| TO BE DONE |
Rewrite every one of the records below with "common name" replaced by "vernacular name" throughout, leaving everything else unchanged.
----------------
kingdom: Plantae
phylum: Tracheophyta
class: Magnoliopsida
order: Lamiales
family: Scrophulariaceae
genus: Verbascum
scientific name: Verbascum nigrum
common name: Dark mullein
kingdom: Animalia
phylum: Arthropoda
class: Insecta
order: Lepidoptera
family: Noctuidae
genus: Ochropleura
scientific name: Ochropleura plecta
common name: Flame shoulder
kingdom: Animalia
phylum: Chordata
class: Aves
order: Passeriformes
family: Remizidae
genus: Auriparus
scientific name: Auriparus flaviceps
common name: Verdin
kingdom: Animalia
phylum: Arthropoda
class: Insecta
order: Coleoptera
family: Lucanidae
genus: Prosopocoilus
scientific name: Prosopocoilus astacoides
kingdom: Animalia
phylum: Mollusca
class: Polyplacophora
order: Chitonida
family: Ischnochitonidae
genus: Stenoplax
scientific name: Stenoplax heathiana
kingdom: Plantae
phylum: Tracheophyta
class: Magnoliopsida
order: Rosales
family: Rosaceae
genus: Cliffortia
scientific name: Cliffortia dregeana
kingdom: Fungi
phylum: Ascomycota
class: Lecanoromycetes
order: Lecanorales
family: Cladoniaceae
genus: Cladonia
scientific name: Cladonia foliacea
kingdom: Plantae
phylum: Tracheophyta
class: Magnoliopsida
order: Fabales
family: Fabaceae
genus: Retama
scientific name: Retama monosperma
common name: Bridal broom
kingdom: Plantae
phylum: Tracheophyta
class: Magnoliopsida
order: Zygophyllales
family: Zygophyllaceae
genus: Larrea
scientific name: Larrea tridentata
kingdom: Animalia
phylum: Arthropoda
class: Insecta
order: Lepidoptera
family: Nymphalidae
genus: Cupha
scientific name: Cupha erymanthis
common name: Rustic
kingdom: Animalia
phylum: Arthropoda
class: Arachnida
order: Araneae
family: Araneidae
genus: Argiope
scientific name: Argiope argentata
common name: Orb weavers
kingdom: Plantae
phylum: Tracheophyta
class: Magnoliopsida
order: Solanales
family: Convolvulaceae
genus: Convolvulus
----------------
| CORRECT RESULT |
kingdom: Plantae
phylum: Tracheophyta
class: Magnoliopsida
order: Lamiales
family: Scrophulariaceae
genus: Verbascum
scientific name: Verbascum nigrum
vernacular name: Dark mullein
kingdom: Animalia
phylum: Arthropoda
class: Insecta
order: Lepidoptera
family: Noctuidae
genus: Ochropleura
scientific name: Ochropleura plecta
vernacular name: Flame shoulder
kingdom: Animalia
phylum: Chordata
class: Aves
order: Passeriformes
family: Remizidae
genus: Auriparus
scientific name: Auriparus flaviceps
vernacular name: Verdin
kingdom: Animalia
phylum: Arthropoda
class: Insecta
order: Coleoptera
family: Lucanidae
genus: Prosopocoilus
scientific name: Prosopocoilus astacoides
kingdom: Animalia
phylum: Mollusca
class: Polyplacophora
order: Chitonida
family: Ischnochitonidae
genus: Stenoplax
scientific name: Stenoplax heathiana
kingdom: Plantae
phylum: Tracheophyta
class: Magnoliopsida
order: Rosales
family: Rosaceae
genus: Cliffortia
scientific name: Cliffortia dregeana
kingdom: Fungi
phylum: Ascomycota
class: Lecanoromycetes
order: Lecanorales
family: Cladoniaceae
genus: Cladonia
scientific name: Cladonia foliacea
kingdom: Plantae
phylum: Tracheophyta
class: Magnoliopsida
order: Fabales
family: Fabaceae
genus: Retama
scientific name: Retama monosperma
vernacular name: Bridal broom
kingdom: Plantae
phylum: Tracheophyta
class: Magnoliopsida
order: Zygophyllales
family: Zygophyllaceae
genus: Larrea
scientific name: Larrea tridentata
kingdom: Animalia
phylum: Arthropoda
class: Insecta
order: Lepidoptera
family: Nymphalidae
genus: Cupha
scientific name: Cupha erymanthis
vernacular name: Rustic
kingdom: Animalia
phylum: Arthropoda
class: Arachnida
order: Araneae
family: Araneidae
genus: Argiope
scientific name: Argiope argentata
vernacular name: Orb weavers
kingdom: Plantae
phylum: Tracheophyta
class: Magnoliopsida
order: Solanales
family: Convolvulaceae
genus: Convolvulus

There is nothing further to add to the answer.